▶ Extract provided:
● ● ● ●
Most Greeks overestimate refugee numbers, survey finds

Most Greeks overestimate refugee numbers, survey finds

Most Greeks grossly overestimate the number of refugees stranded in the country, according to a new study which, however, found that the majority view the integration of newcomers in a positive light.

According to the poll carried out by AboutPeople on behalf of VouliWatch, an independent parliamentary watchdog, six in 10 Greeks think that there are currently more than 100,000 refugees in Greece. Half believe the number is larger than 200,000, according to the same figures.

Official data show that fewer than 62,000 are in Greece.

The figures were released on the occasion of International Day for the Elimination of Racial Discrimination, commemorated annually on March 21.

According to the survey, 72.8 percent said refugee children should be granted access to Greek schools, while 60.1 percent said young refugees should join Greek pupils’ classes.

Meanwhile, 55.7 percent of respondents said refugees who are trapped in Greece for an extended period of time should move into apartments and 35 percent said they should remain in camps.

A total of 60.4 percent said they would not mind if refugee families moved into their block.

“A first undeniable conclusion is that Greek citizens are starting to have a realistic view of the reality for refugees and, more specifically, what it means living next to us, in our cities and not in the isolated camps,” said Andreas Takis, assistant law professor at Thessaloniki’s Aristotle University and a former general secretary for migration policy.
● ● ● ●
▶ Input data:
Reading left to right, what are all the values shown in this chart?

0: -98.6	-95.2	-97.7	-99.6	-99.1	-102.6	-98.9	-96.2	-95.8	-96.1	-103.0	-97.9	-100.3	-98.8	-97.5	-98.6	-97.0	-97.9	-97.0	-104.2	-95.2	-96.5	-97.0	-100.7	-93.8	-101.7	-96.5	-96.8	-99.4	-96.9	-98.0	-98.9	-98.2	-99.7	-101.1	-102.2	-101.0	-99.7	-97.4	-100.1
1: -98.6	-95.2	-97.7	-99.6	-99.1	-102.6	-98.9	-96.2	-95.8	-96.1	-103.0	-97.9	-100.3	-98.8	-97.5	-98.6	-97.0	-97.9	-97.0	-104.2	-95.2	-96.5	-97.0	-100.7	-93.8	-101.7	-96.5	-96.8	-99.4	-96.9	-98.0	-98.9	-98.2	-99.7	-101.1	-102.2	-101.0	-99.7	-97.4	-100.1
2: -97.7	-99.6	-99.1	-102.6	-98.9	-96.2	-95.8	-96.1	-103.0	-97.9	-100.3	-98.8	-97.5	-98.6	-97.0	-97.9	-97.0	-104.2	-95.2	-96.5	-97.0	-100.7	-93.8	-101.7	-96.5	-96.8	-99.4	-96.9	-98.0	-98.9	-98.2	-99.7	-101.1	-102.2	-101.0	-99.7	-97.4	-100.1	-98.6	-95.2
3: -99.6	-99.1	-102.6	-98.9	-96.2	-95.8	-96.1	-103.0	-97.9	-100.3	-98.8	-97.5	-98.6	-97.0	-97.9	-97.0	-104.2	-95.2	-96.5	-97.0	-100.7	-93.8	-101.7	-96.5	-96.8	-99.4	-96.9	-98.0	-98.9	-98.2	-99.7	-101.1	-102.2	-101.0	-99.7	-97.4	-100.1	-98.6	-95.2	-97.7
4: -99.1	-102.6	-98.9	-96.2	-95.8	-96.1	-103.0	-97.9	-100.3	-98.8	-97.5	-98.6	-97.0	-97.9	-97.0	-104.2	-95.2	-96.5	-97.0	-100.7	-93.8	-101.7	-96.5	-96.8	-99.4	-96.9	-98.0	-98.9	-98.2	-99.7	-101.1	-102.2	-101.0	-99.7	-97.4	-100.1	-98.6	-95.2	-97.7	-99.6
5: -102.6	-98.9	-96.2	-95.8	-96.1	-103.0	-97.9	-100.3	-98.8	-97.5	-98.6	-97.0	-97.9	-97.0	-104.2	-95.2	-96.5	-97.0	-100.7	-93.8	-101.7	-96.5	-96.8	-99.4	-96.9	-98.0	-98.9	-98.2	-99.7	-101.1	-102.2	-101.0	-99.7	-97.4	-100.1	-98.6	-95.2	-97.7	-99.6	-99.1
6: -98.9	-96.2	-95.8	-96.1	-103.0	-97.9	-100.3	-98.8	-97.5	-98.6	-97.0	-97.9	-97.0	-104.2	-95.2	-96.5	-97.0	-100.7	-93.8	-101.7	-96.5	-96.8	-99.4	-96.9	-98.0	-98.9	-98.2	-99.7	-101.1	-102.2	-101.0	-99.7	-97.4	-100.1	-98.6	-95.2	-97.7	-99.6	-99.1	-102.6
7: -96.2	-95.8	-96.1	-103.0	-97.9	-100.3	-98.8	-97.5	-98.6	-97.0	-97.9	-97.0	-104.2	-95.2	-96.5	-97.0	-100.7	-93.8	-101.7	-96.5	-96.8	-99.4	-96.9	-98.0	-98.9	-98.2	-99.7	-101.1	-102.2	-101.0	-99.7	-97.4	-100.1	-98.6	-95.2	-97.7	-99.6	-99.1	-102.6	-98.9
● ● ● ●
▶ Exercise: According to the article on Greek perceptions of refugee numbers, what share of respondents said refugee children should be granted access to Greek schools?

▶ Task solution: 72.8 percent